Edit: Based on your edit and additional comments, I think you have a misunderstanding of how hiding works in C++. In this case, it doesn't matter that one function is const and the other one isn't - once C++ finds a function foo in the derived class, it stops looking anywhere else! This is usually a huge trap for people. Consider the following:
class Base
{
void foo(double d)
{
cout << d;
}
};
class Derived : public Base
{
void foo(int i)
{
cout << i;
}
};
Derived obj;
obj.foo(123.456);
What do you think the output is? It's 123! And you probably got a compiler warning telling you the double value was going to be truncated. Even though the function signature that takes a double is obviously a better match, it's never considered - it has been hidden.
"void foo() const" and "void foo()" are two completely different functions as far as C++ is concerned. That's why you don't see the Derived's "foo" hiding the "foo" from the Base.
Are you sure you want to HIDE foo() from Base? If you want to exploit polymorphism you need to make the base version of foo() virtual. It does not have to be pure, though. Otherwise you get static binding - do you want that?
If you don't want to make it pure virtual and thereby force the implementation, you might just make the body of foo() in the Base class just immediately throw an exception. This serves the purpose of forcing any implementors and users to implement an override, or have it blow up when they try to use it.
I've seen this done before, and while it's a bit ugly, it very certainly works.

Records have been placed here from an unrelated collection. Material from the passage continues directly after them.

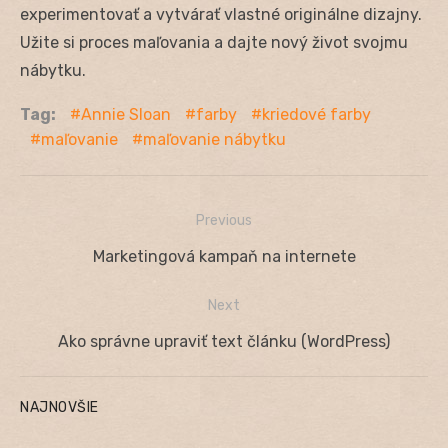
experimentovať a vytvárať vlastné originálne dizajny.
Užite si proces maľovania a dajte nový život svojmu
nábytku.
Tag:
Annie Sloan
farby
kriedové farby
maľovanie
maľovanie nábytku
Previous
Navigácia
Previous
Marketingová kampaň na internete
v
post:
Next
článku
Next
Ako správne upraviť text článku (WordPress)
post:
NAJNOVŠIE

If I have understood your question properly, you are asking how to make sure that Derived classes override the method compulsorily, without making the method pure in Base class.
By making sure all of your derived classes to provide the implementation of the method, IMHO you are hinting that the method in Base class is really not used for any purpose. The objects must invoke any of the Derived class version of the method foo(). Hence, the method should be made pure virtual in my opinion. I don't think any other way to achieve this, I believe.
Also, note that in your example you have changed the signature of foo() in Base and Derived. This makes the Base class method to be invisible in Derived class. Unless you use using Base::foo, the method foo() will not be visible to Derived class.
In Base::foo(), you could do the following:
assert (dynamic_cast<const Derived*> (this) == NULL);
But it has three problems:
It requires a change in the Base class, which should be closed to modification.
It may be stronger than you need, since you may want to permit Base::foo() to be called from a Base object or explicitly.
It uses RTTI, which means a vtbl, which might be why you didn't want to user virtual functions to begin with.